17. Müsy

 

Müsy saß auf einer dottergelben Blume mit einem Kranz weißer Blütenblätter und schaukelte sachte hin und her. Die Sonne wärmte ihre runden Öhrchen und ihren grauglänzenden Mausepelz. Ihre schwarzen Augen waren geschlossen, und ihr Schwänzchen ringelte sich um den Stängel der Blume.
Da flatterte plötzlich ein großer Zitronenfalter heran, fasste Müsy und flog mit ihr davon, immer weiter, weiter — „Müsy!“ quiekte Schoggel, „Müsy!“ — „Was hast du denn, Schoggel?“ fragte Mama Salamine und stupste ihn mit der Schnauze an. Schoggel blinzelte mit den Augen, gähnte und piepselte: „Müsy!“ Dann richtete er sich im Nest auf und sah sich erstaunt um. „Wo hat der Falter Müsy hingebracht?“ — „Du hast geträumt, Schoggel!“ sagte Mama Salamine, „roll’ dich ein und schlaf weiter!“
Schoggel aber konnte nicht mehr einschlafen. Immerzu musste er an den Zitronenfalter und an seine Freundin Müsy denken. Er hatte sie schon so lange nicht mehr gesehen. Am besten würde er sie jetzt gleich besuchen, jetzt in der Morgendämmerung, da war der Friedhof, wo Müsy wohnte, still und menschenleer.

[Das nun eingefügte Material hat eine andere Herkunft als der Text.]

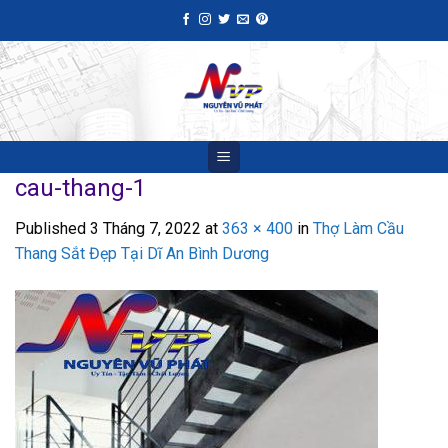
Skip
to
content
cau-thang-1
Published
3 Tháng 7, 2022
at
363 × 400
in
Thợ Làm Cầu
Thang Sắt Đẹp Tại Dĩ An Bình Dương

Gedacht, getan. Der Mond schien schräg durch die Friedhofssträucher und warf düstere Schattenschlangen über die Gräberwege, als Schoggel durch die Friedhofshecke geschlüpft war. Ängstlich sicherte er nach allen Seiten — es gab ja so viele Bösewichter, Katzen, Eulen, Marder — Schoggel rannte zu dem Komposthaufen mit Müsys Nest, als wären bereits alle Bösewichter hinter ihm her.
Müsy freute sich so sehr über seinen Besuch, dass sie einen Purzelbaum schlug. Es gab viel zu erzählen — von der weißen Gespenstermaus und dem grünen Untier. Müsy berichtete, dass ein Mensch neben dem Friedhofsbrunnen eine tiefe Grube ausgeschaufelt habe und dabei ihren lieben Onkel Mausmops mit der Schaufel erschlagen habe — sie weinte ein bisschen. Schoggel wischte ihr mit seiner Schwanzquaste die Tränen ab und schlug vor, spazierenzugehen.

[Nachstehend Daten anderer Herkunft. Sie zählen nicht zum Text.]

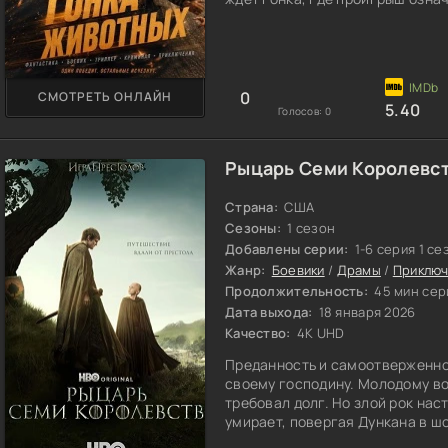
0
СМОТРЕТЬ ОНЛАЙН
5.40
Голосов:
0
Рыцарь Семи Королевст
Страна:
США
Сезоны:
1 сезон
Добавлены серии:
1-6 серия 1 се
Жанр:
Боевики
/
Драмы
/
Приклю
Продолжительность:
45 мин сер
Дата выхода:
18 января 2026
Качество:
4K UHD
Преданность и самоотверженнос
своему господину. Молодому во
требовал долг. Но злой рок нас
умирает, повергая Дункана в шо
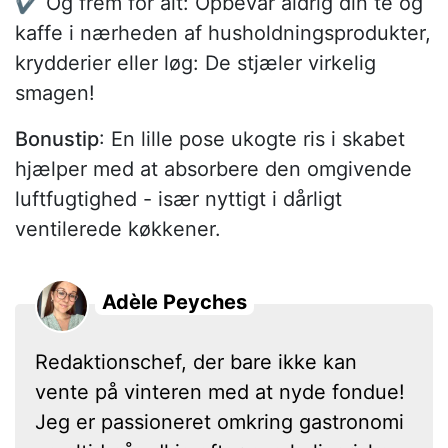
✔️ Og frem for alt: Opbevar aldrig din te og
kaffe i nærheden af husholdningsprodukter,
krydderier eller løg: De stjæler virkelig
smagen!
Bonustip
: En lille pose ukogte ris i skabet
hjælper med at absorbere den omgivende
luftfugtighed - især nyttigt i dårligt
ventilerede køkkener.
Adèle Peyches
Redaktionschef, der bare ikke kan
vente på vinteren med at nyde fondue!
Jeg er passioneret omkring gastronomi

Sie krabbelten aus dem Kompost, schüttelten sich die welken Blumenblätter aus dem Fell und marschierten los. Erste Station war eine alte Buche, wo sie ein paar Bucheckern knabberten; dann spielten sie um einen Grabstein Nachlaufen und schließlich hatte Müsy die Idee, mit den weißen Kügelchen des Knallerbsenbusches Fußball zu spielen.
Der Knallerbsenbusch stand am Hinterausgang des Friedhofs.
Der Himmel hatte sich mittlerweile schon aufgehellt, der Mond war schlafen gegangen, und die Vögel waren aufgewacht.
Schoggel rannte voraus, weil er riesig Lust auf Fußball hatte. Da hörte er plötzlich ein Zischen, einen jämmerlichen Quieker, drehte sich hastig um und sah gerade noch, wie Müsy von einem großen Vogel hochgerissen und davongetragen wurde. Schoggel war erstarrt, mit aufgerissenem Schnäuzchen blickte er hinter dem Vogel her. Der aber flog in den hellen Himmel, immer weiter.
Schoggel kroch unter eine Baumwurzel, legte seine Pfötchen über die Augen und weinte, zitterte und weinte.
Am nächsten Abend kam Mehlinchen in den Schuppen gestürzt, und schon von draußen gellte sein Stimmchen: „Müsy — Müsy ist wieder da!“ — „Wie das?“ fragte Papa Korno, „ich denke, der Falke hat Müsy geholt?“ — „Nein — ja — nein“, haspelte Mehlinchen aufgeregt, „drei Krähen haben den Falken angegriffen, hoch oben in der Luft, und da hat der Falke Müsy fallen lassen, und Müsy ist in eine tiefe Pfütze gefallen — und herausgeschwommen ...!“
Schoggel schnaufte, sagte aber keinen Piepston. Der Zitronenfalter aus seinem Traum kam ihm in den Sinn; er hatte Müsy weggetragen — wie der Falke. Doch — Müsy war wieder da!